--- What you have to do ---
Please set down exactly the lines of the listing below from the line containing "M534,742h5l68,60 -25,-5 -50,-43 -2,-8z" through the line containing "M1150,1225l16,14 99,62", both lines included, leaving out all other lines.
▶
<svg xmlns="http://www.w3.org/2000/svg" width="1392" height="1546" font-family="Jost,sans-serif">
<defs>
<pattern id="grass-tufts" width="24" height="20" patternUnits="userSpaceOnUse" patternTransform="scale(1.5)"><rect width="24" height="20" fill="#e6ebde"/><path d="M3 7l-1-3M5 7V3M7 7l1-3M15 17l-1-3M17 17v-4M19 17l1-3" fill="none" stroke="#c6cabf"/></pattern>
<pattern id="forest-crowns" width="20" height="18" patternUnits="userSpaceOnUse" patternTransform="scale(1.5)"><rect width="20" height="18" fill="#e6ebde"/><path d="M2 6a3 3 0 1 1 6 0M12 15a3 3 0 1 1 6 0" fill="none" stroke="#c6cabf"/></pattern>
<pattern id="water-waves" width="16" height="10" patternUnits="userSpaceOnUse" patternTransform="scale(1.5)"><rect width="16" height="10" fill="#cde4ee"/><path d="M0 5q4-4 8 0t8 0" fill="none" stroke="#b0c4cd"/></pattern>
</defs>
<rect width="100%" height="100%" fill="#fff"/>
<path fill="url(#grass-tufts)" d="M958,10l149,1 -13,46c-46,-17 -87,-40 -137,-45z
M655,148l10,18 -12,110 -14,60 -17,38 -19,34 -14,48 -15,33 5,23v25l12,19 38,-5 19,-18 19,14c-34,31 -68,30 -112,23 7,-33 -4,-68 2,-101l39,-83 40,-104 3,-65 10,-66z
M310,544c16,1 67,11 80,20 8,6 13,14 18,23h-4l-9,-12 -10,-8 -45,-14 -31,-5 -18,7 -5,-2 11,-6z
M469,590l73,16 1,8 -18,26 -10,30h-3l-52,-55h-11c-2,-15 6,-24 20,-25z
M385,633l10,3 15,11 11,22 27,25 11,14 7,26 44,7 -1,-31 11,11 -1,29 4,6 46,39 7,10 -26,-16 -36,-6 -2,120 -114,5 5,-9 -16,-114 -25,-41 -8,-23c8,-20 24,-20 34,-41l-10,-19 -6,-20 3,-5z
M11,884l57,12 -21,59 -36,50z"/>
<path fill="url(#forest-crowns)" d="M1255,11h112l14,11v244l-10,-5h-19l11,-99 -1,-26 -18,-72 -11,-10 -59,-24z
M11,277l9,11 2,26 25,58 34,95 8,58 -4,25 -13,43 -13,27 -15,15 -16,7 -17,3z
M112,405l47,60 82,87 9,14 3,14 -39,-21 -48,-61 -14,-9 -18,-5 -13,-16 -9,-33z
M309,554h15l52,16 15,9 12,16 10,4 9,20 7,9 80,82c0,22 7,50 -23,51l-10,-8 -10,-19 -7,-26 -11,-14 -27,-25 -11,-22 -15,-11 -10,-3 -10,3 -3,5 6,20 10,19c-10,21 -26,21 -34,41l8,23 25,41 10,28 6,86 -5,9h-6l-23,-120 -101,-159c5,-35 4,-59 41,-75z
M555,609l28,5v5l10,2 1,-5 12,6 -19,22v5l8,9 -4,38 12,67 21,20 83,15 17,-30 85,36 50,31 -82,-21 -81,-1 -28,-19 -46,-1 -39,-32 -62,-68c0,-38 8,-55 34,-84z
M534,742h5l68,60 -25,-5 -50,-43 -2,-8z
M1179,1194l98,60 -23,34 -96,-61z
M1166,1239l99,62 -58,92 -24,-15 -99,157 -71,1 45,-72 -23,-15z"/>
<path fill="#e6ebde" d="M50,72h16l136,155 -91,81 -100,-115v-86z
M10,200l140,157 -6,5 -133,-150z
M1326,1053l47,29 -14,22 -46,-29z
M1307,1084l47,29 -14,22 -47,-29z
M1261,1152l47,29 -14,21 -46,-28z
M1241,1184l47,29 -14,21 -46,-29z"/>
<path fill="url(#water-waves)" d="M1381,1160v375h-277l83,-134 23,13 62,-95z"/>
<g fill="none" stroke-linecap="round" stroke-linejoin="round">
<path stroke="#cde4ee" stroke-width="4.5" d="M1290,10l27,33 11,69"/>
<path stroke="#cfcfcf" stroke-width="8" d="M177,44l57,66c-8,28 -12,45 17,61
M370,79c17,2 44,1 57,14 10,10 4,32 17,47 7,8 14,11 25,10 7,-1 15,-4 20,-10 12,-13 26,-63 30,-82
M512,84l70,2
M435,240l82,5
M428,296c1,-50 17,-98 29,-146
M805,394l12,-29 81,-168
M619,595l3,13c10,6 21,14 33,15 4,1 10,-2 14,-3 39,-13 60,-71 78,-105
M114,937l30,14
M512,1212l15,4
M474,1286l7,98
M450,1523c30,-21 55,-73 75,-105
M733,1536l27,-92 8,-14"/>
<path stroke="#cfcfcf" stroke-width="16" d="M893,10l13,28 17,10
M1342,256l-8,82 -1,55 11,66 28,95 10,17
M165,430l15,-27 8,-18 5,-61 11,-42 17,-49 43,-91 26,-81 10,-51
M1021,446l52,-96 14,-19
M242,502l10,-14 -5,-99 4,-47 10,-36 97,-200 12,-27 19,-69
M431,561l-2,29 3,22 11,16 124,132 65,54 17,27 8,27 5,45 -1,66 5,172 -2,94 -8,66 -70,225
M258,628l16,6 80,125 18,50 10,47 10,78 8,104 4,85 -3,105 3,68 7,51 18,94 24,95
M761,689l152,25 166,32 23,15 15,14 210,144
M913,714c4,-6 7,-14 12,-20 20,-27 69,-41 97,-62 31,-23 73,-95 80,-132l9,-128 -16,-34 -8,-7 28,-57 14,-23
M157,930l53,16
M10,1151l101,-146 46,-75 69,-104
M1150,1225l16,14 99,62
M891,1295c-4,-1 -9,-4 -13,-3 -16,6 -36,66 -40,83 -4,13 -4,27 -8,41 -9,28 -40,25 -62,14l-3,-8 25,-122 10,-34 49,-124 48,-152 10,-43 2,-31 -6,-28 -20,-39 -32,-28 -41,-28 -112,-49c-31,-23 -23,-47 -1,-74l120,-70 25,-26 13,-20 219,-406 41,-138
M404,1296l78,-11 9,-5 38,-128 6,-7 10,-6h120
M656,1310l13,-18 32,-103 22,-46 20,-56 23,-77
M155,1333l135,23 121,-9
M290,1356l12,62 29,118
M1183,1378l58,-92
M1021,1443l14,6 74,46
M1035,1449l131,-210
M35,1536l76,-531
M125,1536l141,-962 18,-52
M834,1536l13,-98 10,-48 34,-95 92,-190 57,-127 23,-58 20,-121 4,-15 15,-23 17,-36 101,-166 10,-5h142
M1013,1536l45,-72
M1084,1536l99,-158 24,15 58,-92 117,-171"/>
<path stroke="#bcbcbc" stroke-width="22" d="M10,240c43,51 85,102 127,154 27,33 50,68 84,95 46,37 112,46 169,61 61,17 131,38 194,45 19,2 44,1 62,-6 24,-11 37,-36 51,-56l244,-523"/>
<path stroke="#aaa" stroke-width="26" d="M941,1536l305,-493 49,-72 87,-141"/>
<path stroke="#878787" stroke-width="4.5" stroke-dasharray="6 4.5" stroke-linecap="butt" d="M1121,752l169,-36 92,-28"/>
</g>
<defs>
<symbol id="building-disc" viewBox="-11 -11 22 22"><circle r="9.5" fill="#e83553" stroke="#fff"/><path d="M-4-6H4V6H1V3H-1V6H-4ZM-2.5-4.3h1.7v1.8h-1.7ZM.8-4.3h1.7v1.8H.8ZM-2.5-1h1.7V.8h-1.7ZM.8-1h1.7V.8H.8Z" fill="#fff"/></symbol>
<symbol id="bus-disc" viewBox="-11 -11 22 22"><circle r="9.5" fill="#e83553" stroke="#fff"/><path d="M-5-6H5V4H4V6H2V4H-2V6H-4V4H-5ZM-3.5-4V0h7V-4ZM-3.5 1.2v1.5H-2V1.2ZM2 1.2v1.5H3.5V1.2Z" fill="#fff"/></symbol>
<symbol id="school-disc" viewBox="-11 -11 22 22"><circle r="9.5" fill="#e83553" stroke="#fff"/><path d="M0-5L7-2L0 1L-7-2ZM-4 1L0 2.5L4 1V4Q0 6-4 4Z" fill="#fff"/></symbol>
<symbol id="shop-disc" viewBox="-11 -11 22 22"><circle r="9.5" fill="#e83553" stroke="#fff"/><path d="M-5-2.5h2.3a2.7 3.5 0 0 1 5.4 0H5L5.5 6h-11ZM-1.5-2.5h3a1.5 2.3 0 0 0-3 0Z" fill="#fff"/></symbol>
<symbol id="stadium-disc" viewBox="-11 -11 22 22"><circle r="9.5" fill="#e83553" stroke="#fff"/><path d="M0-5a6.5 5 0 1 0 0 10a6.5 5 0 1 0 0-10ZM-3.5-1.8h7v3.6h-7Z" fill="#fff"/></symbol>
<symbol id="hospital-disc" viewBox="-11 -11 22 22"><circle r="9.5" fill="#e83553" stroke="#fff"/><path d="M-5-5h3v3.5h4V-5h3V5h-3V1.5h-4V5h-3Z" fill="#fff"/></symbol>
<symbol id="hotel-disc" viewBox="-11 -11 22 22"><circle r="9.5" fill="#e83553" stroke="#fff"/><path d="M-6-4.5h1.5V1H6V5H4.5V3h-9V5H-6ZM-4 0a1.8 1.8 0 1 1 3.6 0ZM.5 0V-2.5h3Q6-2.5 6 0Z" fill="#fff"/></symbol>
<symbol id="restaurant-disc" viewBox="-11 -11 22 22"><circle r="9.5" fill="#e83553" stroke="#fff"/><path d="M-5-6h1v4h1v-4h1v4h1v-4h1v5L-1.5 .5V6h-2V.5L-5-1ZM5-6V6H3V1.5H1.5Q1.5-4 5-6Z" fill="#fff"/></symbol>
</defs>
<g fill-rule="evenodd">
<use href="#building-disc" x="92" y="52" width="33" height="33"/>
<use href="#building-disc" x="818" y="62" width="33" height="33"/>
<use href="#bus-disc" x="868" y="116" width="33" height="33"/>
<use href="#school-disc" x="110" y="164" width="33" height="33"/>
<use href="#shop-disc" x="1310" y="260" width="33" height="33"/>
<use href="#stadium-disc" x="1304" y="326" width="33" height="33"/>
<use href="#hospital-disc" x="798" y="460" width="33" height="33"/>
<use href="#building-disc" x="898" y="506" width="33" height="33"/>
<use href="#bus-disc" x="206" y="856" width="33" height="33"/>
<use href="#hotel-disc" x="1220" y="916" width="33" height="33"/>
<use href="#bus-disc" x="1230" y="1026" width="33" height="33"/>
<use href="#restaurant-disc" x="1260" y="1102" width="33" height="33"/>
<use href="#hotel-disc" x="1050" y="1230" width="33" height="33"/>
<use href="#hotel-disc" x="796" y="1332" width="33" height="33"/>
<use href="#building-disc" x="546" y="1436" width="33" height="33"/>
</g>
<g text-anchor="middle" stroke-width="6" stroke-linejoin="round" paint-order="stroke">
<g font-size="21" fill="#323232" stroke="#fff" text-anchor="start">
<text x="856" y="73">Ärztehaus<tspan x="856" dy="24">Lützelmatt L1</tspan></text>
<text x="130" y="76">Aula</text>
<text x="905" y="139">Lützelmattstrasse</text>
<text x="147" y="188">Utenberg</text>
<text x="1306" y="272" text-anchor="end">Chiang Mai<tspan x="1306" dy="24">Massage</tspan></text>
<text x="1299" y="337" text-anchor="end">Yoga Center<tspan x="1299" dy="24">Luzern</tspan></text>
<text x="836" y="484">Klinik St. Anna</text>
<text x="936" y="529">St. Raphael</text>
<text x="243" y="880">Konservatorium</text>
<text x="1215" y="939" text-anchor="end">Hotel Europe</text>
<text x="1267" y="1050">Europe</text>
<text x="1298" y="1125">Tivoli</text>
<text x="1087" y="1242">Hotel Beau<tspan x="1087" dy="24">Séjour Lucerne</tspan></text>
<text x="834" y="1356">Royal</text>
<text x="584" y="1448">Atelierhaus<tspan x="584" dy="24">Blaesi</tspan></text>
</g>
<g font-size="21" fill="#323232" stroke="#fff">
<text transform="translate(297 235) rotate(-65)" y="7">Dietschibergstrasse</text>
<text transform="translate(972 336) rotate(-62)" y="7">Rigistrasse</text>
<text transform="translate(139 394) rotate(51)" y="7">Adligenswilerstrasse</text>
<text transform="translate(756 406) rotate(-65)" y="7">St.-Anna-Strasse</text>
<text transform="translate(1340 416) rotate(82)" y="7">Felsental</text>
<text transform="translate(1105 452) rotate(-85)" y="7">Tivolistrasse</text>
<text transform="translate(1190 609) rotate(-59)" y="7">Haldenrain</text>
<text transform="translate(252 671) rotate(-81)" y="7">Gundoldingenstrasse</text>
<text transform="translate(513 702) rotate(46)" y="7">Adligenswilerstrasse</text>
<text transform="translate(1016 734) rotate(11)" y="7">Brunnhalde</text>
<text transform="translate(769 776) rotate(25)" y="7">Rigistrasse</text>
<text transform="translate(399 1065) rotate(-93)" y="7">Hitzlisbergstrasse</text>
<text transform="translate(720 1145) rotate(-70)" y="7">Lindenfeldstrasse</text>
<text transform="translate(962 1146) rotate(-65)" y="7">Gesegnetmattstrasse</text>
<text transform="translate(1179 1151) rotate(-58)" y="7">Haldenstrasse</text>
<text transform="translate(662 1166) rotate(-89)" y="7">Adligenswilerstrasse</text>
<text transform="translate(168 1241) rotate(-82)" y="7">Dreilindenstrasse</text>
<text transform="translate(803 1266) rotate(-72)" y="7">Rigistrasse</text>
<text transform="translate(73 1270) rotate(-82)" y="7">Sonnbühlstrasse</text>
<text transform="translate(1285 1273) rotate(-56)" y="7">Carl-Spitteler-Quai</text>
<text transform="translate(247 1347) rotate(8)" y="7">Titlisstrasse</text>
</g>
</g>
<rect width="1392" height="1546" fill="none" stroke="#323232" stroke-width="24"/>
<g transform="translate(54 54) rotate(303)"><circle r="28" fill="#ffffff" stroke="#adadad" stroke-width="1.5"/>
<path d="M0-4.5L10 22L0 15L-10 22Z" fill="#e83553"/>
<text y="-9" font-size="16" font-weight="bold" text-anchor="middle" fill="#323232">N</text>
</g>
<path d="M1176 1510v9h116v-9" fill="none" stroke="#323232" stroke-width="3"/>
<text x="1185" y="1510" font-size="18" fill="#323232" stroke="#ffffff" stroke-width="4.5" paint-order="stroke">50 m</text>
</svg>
◀
--- Written solution ---
M534,742h5l68,60 -25,-5 -50,-43 -2,-8z
M1179,1194l98,60 -23,34 -96,-61z
M1166,1239l99,62 -58,92 -24,-15 -99,157 -71,1 45,-72 -23,-15z"/>
<path fill="#e6ebde" d="M50,72h16l136,155 -91,81 -100,-115v-86z
M10,200l140,157 -6,5 -133,-150z
M1326,1053l47,29 -14,22 -46,-29z
M1307,1084l47,29 -14,22 -47,-29z
M1261,1152l47,29 -14,21 -46,-28z
M1241,1184l47,29 -14,21 -46,-29z"/>
<path fill="url(#water-waves)" d="M1381,1160v375h-277l83,-134 23,13 62,-95z"/>
<g fill="none" stroke-linecap="round" stroke-linejoin="round">
<path stroke="#cde4ee" stroke-width="4.5" d="M1290,10l27,33 11,69"/>
<path stroke="#cfcfcf" stroke-width="8" d="M177,44l57,66c-8,28 -12,45 17,61
M370,79c17,2 44,1 57,14 10,10 4,32 17,47 7,8 14,11 25,10 7,-1 15,-4 20,-10 12,-13 26,-63 30,-82
M512,84l70,2
M435,240l82,5
M428,296c1,-50 17,-98 29,-146
M805,394l12,-29 81,-168
M619,595l3,13c10,6 21,14 33,15 4,1 10,-2 14,-3 39,-13 60,-71 78,-105
M114,937l30,14
M512,1212l15,4
M474,1286l7,98
M450,1523c30,-21 55,-73 75,-105
M733,1536l27,-92 8,-14"/>
<path stroke="#cfcfcf" stroke-width="16" d="M893,10l13,28 17,10
M1342,256l-8,82 -1,55 11,66 28,95 10,17
M165,430l15,-27 8,-18 5,-61 11,-42 17,-49 43,-91 26,-81 10,-51
M1021,446l52,-96 14,-19
M242,502l10,-14 -5,-99 4,-47 10,-36 97,-200 12,-27 19,-69
M431,561l-2,29 3,22 11,16 124,132 65,54 17,27 8,27 5,45 -1,66 5,172 -2,94 -8,66 -70,225
M258,628l16,6 80,125 18,50 10,47 10,78 8,104 4,85 -3,105 3,68 7,51 18,94 24,95
M761,689l152,25 166,32 23,15 15,14 210,144
M913,714c4,-6 7,-14 12,-20 20,-27 69,-41 97,-62 31,-23 73,-95 80,-132l9,-128 -16,-34 -8,-7 28,-57 14,-23
M157,930l53,16
M10,1151l101,-146 46,-75 69,-104
M1150,1225l16,14 99,62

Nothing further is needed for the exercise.